▶ [SET TASK A]
Reproduce the passage of the forum thread on geosynchronous satellites starting at "I found the" and ending at "was not correct.".

▶ [SELECTED EXCERPT]
Communications satellites in geosynchronous orbit

[thor0403]

Homework Statement

Communications satellites are placed in a circular orbit where they stay directly over a fixed point on the equator as the Earth rotates. These are called geosynchronous orbits. The altitude of a geosynchronous orbit is 3.58*10^7 m.

What is the apparent weight of a 2000 kg satellite in a geosynchronous orbit?

Homework Equations

F = MA

The Attempt at a Solution

I found the acceleration to be .223 m/s/s at it's altitude and I need to find the apparent weight.

I plugged the acceleration at that altitude and the mass given into the equation above and found the force to be 447.36 N. This answer was not correct.

Am I using the right equation?

 

[dynamicsolo]

What you have found is the centripetal acceleration of the satellite. Imagine placing a platform scale "under" the satellite to "weigh it". The centripetal acceleration points toward the center of the Earth, so this will certainly be one part of the "apparent weight".

But don't forget that the satellite is also in the Earth's "gravity field". How is the value of g at the surface of the Earth calculated (what equation do you use and what values go into it?) ? What is the value of g at geosynchronous radius*? That value -- call it g' -- goes into mg' ; that also points toward the center of Earth, and so is the other part of the "apparent weight", due to the attraction of Earth's mass.

▶ [DATA LINES]
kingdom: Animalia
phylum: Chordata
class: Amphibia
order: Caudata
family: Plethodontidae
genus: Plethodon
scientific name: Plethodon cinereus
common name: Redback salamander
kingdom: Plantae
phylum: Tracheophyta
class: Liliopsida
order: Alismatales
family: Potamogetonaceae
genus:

▶ [SET TASK B]
Rewrite the rows starting at the line that contains "phylum: Chordata" and ending at the last of the rows, with "family" changed to "fam." and nothing else altered. Return only those lines.

▶ [FULL RESPONSE A]
I found the acceleration to be .223 m/s/s at it's altitude and I need to find the apparent weight.

I plugged the acceleration at that altitude and the mass given into the equation above and found the force to be 447.36 N. This answer was not correct.

▶ [FULL RESPONSE B]
phylum: Chordata
class: Amphibia
order: Caudata
fam.: Plethodontidae
genus: Plethodon
scientific name: Plethodon cinereus
common name: Redback salamander
kingdom: Plantae
phylum: Tracheophyta
class: Liliopsida
order: Alismatales
fam.: Potamogetonaceae
genus:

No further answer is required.